In the last few months I’ve been collaborating a lot with Matt DeLand on a number of different problems in data mining. Matt is really smart, technically proficient and a great person to work with, so if you are looking for someone to solve your data problems look no further. He has also been kind enough to contribute posts on a regular basis. The first in these will be a few words about coding up a version of the naive Bayes algorithm, but before he does so I decided to talk in general about how we arrived at the conclusion that this particular approach might be fruitful. Matt will talk in more detail above the problem and the data at hand, so I’ll just intro that we are dealing with a set of about 145,000 rows and 95 attributes, where we are trying to predict an outcome which we call “Days.”

Lets first look at a histogram of Days, do get an idea of how the outcome might be distributed.

Well, it seems like most of the output is 0. As a matter of fact about 85% of the rows give 0 as the output which we can see immediately.

> length(which(data$Days==0))/nrow(data) [1] 0.8474433

A model that predicts 0 all the time will be 85% correct, so the key here is to find one that will deal with a small percentage of outliers. Here is the full distribution of 1 to 15 days:

> for (i in 0:15){ + print(length(which(data$Days==i)))} [1] 124975 [1] 9299 [1] 4548 [1] 2882 [1] 1819 [1] 1093 [1] 660 [1] 474 [1] 316 [1] 263 [1] 209 [1] 145 [1] 135 [1] 111 [1] 65 [1] 479

Now lets take a look at some of the attributes.

The three below are good representative of the lot.

We might potentially be able to model these as normally distributed around 0 with very shallow tails, or perhaps a Gamma distribution with k=1. There are a couple of attributes that exhibit a mixed distribution phenomenon as seen below.

So not only is our model going to have catch outliers or shallow tails, but it also going to have to deal with attributes following different types distributions.

One thing we could always try is to see if any of the attributes are correlated closely with the output.

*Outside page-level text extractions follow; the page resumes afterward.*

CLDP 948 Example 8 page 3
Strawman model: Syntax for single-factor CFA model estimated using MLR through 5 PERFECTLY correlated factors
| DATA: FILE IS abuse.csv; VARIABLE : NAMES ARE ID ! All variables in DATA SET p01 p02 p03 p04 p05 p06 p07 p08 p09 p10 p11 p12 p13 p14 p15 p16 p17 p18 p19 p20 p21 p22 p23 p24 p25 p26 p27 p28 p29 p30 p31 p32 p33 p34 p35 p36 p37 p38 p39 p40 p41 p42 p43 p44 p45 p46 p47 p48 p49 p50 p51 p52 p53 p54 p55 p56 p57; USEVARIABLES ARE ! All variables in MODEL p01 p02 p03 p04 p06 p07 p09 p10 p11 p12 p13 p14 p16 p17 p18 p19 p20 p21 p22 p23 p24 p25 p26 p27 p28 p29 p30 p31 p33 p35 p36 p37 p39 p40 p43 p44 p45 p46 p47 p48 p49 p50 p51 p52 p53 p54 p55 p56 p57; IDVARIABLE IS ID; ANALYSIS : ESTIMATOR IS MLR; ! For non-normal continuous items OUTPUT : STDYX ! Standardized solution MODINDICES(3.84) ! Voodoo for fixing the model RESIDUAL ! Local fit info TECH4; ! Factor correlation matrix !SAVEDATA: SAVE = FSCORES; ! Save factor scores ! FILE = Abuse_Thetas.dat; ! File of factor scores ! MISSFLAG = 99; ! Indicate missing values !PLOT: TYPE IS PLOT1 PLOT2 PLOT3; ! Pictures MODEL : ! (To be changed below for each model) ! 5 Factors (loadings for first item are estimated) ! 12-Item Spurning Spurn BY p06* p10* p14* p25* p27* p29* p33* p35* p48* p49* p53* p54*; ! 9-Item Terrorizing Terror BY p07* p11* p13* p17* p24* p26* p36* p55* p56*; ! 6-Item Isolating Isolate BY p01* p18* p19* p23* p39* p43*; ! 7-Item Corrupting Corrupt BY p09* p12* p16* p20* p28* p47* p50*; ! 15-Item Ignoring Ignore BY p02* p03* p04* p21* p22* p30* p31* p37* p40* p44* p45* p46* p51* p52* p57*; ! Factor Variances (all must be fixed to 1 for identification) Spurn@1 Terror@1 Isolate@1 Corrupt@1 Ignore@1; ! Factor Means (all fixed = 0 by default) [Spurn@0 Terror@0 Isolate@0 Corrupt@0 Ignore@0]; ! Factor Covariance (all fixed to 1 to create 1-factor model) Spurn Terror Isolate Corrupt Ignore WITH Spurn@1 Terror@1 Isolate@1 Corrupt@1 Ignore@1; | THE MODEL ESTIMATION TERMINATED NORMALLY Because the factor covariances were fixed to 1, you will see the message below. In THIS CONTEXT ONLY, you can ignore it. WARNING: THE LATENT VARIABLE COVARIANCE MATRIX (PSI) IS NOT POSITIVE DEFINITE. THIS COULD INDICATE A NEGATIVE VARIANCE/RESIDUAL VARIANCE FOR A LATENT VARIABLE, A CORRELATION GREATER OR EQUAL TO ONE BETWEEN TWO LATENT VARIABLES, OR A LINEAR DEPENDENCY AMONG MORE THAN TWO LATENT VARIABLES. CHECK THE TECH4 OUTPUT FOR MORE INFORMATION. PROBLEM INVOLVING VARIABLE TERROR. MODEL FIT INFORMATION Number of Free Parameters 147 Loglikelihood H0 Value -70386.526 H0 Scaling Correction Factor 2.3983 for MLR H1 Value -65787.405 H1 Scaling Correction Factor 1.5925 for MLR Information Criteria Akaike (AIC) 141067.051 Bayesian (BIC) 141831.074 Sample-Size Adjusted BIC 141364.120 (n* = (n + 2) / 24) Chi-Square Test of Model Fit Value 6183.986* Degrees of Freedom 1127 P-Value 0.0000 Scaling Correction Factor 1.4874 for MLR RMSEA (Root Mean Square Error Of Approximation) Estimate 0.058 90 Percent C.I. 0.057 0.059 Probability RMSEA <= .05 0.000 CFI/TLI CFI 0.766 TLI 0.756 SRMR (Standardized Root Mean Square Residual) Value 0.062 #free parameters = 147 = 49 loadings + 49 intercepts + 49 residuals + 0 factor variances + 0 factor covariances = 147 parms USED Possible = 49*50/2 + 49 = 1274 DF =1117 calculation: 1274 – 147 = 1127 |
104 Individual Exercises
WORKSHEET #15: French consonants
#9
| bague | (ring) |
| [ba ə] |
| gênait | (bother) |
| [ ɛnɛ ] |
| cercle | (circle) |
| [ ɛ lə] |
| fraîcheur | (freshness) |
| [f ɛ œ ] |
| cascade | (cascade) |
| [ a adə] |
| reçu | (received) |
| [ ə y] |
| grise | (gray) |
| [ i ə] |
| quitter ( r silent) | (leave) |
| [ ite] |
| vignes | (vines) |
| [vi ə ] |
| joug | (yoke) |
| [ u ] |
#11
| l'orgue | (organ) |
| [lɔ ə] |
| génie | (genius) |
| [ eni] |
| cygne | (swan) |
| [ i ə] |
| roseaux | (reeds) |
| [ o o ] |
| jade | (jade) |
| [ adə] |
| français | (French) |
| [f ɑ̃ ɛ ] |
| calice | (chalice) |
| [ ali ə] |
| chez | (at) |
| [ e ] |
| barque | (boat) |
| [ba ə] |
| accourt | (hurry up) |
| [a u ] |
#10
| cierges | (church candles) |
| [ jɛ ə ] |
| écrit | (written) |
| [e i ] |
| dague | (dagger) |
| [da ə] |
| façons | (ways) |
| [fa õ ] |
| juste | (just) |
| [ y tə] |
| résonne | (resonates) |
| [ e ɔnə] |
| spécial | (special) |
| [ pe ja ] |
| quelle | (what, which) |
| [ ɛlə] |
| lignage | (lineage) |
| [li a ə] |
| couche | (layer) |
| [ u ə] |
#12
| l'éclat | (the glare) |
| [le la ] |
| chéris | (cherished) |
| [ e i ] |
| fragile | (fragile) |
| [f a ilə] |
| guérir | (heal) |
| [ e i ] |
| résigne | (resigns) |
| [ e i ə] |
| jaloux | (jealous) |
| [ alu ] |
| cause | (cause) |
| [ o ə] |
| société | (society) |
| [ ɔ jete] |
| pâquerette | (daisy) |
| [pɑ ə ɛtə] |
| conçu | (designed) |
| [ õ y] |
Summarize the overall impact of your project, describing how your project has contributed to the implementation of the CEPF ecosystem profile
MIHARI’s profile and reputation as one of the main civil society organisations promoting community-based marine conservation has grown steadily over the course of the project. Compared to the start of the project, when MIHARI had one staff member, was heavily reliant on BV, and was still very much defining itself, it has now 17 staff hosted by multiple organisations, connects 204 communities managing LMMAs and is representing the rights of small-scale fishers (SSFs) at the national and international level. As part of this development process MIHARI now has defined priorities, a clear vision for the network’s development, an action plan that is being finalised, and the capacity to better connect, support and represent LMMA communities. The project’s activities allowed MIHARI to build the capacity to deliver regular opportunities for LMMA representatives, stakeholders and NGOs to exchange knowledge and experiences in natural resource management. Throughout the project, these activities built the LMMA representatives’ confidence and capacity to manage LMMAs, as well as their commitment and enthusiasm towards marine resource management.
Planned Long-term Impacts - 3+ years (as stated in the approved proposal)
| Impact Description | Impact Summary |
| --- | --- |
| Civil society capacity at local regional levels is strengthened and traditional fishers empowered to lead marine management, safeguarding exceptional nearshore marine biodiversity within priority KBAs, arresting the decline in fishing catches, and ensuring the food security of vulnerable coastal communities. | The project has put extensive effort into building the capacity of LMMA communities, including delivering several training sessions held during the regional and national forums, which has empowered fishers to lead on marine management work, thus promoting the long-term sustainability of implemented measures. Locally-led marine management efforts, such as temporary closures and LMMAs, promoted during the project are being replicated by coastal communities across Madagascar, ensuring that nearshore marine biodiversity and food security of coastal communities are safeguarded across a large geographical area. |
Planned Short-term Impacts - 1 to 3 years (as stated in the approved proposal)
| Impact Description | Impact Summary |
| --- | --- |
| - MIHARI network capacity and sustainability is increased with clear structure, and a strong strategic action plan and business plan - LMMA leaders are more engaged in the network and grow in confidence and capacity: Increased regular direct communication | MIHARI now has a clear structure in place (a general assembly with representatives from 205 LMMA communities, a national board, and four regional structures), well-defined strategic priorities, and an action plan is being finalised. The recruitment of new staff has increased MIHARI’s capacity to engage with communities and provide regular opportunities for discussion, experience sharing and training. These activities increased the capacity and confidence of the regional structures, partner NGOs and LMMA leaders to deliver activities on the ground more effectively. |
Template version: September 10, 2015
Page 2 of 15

This could tell is if there are flags in the data which could help predict outlier outputs. Running the following few lines produces a plot of correlations between Days and all the other attributes.

s <- seq(-1,1, length.out=ncol(data))plot(1:ncol(data), s, type="n", xlab="Attributes", ylab="Correlation with Days") for (c in 1:ncol(data)){ points(c, cor(data$Days, data[,c]), col=c)}

Other than the last dot, which is cor(Days, Days), the correlation coefficient is pretty low, so this first naive approach did not produce any immediate insight.

Now, since a Bayesian learner models the distributions directly from the data, and does not require a priori input of the distribution type, this approach becomes a reasonable next next step.